Big Data – How Do We Get There?

by Colin Hart

January 31, 2017.

Many of our clients have begun to consider dipping their proverbial toes into the ‘Big Data’ pool. Recently Groundswell and some of our partners held a well-received one day workshop in both Calgary and Vancouver. Big data was, understandably, a very hot topic.  One question that was often asked was:

“We’re interested in this but how do we get there?”

The truth is that there isn’t a one-size-fits-all strategy as there are numerous factors that come into play for any one application. There are, however, strategies that we’ve employed in the past that have been particularly successful. In this blog I’ll review a recent implementation of our 4-step, iterative approach.

Background

It started as an interesting challenge: the enterprise had a huge amount of, primarily, unstructured data outside of the database but with a metadata catalog in a Relational Database Management System (RDBMS). This data was mission critical due to related regulatory requirements and was served to multiple clients multiple times a day. The data was growing at an exponential rate and, ultimately, the RDBMS began to experience scalability related performance issues to such an extent that the enterprise started to lose subscribers.

 
4 steps to implement a NoSQL ‘Big Data’ solution

1.Evaluate options

We didn’t approach this in a “when all you have is a hammer; every problem seems like a nail” fashion. We didn’t go straight to a NoSQL solution; instead, we were careful to evaluate RDBMS scaling options as well to prove that introducing a new technology to our environment would be beneficial.

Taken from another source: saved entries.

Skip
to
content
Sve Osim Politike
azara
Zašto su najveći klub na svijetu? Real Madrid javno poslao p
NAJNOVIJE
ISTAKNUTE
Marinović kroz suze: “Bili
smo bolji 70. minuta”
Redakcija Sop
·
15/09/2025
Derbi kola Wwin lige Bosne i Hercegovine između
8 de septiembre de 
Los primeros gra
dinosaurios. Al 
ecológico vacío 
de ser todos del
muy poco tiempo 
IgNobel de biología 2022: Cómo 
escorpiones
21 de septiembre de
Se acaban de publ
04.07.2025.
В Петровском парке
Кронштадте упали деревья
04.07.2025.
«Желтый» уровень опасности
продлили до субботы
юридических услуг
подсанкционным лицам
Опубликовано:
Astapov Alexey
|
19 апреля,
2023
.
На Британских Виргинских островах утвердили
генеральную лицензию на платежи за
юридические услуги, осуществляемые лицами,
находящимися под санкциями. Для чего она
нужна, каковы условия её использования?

Here is a simplified outcome of the evaluation for this implementation:

 

RDBMS NoSQL
Can solve current challenge Yes Yes
Hardware Proprietary, Expensive Commodity, Inexpensive
Future bottleneck potential Higher Low
Licensing fees Higher Lower
Scaling increments Scale up – Big increments, expensive Scale out – Small increments, cheap
Cloud solution No Yes
Distributed No Yes

 

With our recommendation in hand, it was decided that we would move to the next phase of proving out an example on a distributed, NoSQL model.

2.P.O.C.

The next step was to develop a Proof of Concept (POC) to verify that our conceptual application would work in real life. First, we selected a specific set of data to use for the POC. We wanted the smallest subset of data that was sufficient to give confidence in the solution. Then designed a data model (i.e. the relevant metadata elements we wanted to capture) and implemented this in a NoSQL Cluster in a hosted cloud service. This included three full environments for Dev (1 node), Test (1 node) and Prod (3 node).  This approach was completed quickly and was also very cost effective because:
A. The NoSQL licenses were free; fees are only being incurred once moved to Prod
B. We only had to focus on a fulfilling the requirements for the smaller subset
C. Fulfilling the smaller scope of a subset required less architectural and development work compared to an end-to-end solution

3.Deploy a Subset

‘Succeed fast’ – Once the environment was ready we wrote conversion scripts to get a small (but viable) subset of the data into the NoSQL architecture.  By keeping the API of the Data layer unchanged we didn’t have to spend any time adjusting the Business & Presentation layers.  With this approach, we saved significant time because we only had to re-write matching portions of the existing data layer to fit the new platform.

The first subset was tested and ready for release into Production in just one month.

4.Iterate

From this point we followed the same pattern, iterating over these steps:
A. Select a subset,
B. Move data & RDBMS metadata NoSQL
C. Rewrite relevant portions of data layer
D. Test
E. Deploy to Production
F. Goto A

In the end, it only took a few months to migrate all documents into the cloud and NoSQL and into Production. The end result performed significantly faster with drastically reduced client complaints & client attrition while also easily accommodating inexpensive scaling for the growing data demands of the business. It was so successful that the client is looking for other opportunities to leverage a cloud, NoSQL, ‘Big Data’ solution.